Scatterplot: e_simple vs. parttime (part‑time is 0/1, so use boxplot or scatter with jitter).

Expected pattern: Negative relationship.

  • Part‑time workers → negative residuals (model overpredicts their wage because it doesn’t account for part‑time penalty).
  • Full‑time workers → positive or zero residuals.

Calculate correlation: should be negative (e.g., –0.2 to –0.3).

Interpretation:
“Residuals are lower for part‑time workers. Since women are more likely to work part‑time, the simple regression mistakenly treats part‑time wage penalty as part of the gender gap.”

3.5 Joint correlation: residuals vs. both confounders

Multiple regression of residuals on educ and parttime:

  • Model → OLS → dependent: e_simple, independent: educ, parttime.

Expected output: Both coefficients significant, \(R^2\) around 0.2–0.3.

Interpretation:
“The omitted variables explain a substantial portion of the residuals. This confirms that the simple regression suffers from omitted variable bias.”


4. Why Residual Analysis Matters (10 min)

Key message:

  • “If your residuals correlate with any variable not in the model, your model is incomplete.”
  • “Residual analysis is like a diagnostic checkup for your regression.”
  • “In real-world econometrics, you always check residuals before trusting your coefficients.”

Practical rule:

  • Plot residuals against each potential omitted variable. If you see a pattern, add that variable to the model.
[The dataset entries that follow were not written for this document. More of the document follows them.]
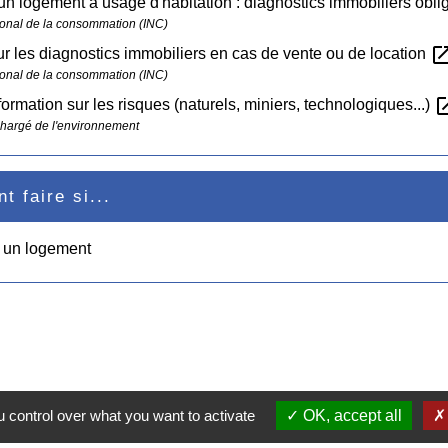
un logement à usage d'habitation : diagnostics immobiliers obli
ational de la consommation (INC)
open_in_
 les diagnostics immobiliers en cas de vente ou de location
ational de la consommation (INC)
open_i
nformation sur les risques (naturels, miniers, technologiques...)
chargé de l'environnement
 faire si...
e un logement
 control over what you want to activate
OK, accept all
Contacts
5. Summary Table: Simple vs. Multiple Regression (10 min)

Concept Simple Regression (l_wage ~ female) Multiple Regression (l_wage ~ female + educ + parttime)
What it measures Total wage gap (including confounders) Direct gender effect (holding education and part‑time constant)
Interpretation of female coefficient –22% (biased downward) Expected to be smaller (closer to zero)
Key limitation Omitted variable bias Requires that no other confounders exist
Use case Describing overall inequality Estimating discrimination (partial effect)
Residual diagnostics Correlated with educ and parttime Should be uncorrelated with included variables

Appendix: GRETL Commands Quick Reference

Task GRETL Menu Path
Load CSV XLSX XLS File → Open data → Import → CSV or
Summary statistics View → Summary statistics
Grouped stats View → Summary statistics → factorized
Histogram Variable→ Frequency distribution → Normal distribution
Boxplot View → Graph → Boxplot → select categorical variable (factor)
OLS regression Model → Ordinary Least Squares
Save residuals From model window: Save → Residuals
Correlation matrix View → Summary statistics → check “Correlation matrix”
Create log variable Add → Logs of selected variables → natural log

Discussion Questions for Students

  1. Why do economists prefer log(wage) over wage as dependent variable?
  2. The simple regression shows women earn 22% less. Does this mean employers are discriminatory? Why or why not?
  3. How would the gender coefficient change if we also controlled for age (experience)? Make a hypothesis.
  4. What other omitted variables might bias the gender coefficient? (e.g., occupation, industry, union status)
  5. If after adding all reasonable controls the gender coefficient is still –5%, how would you interpret that?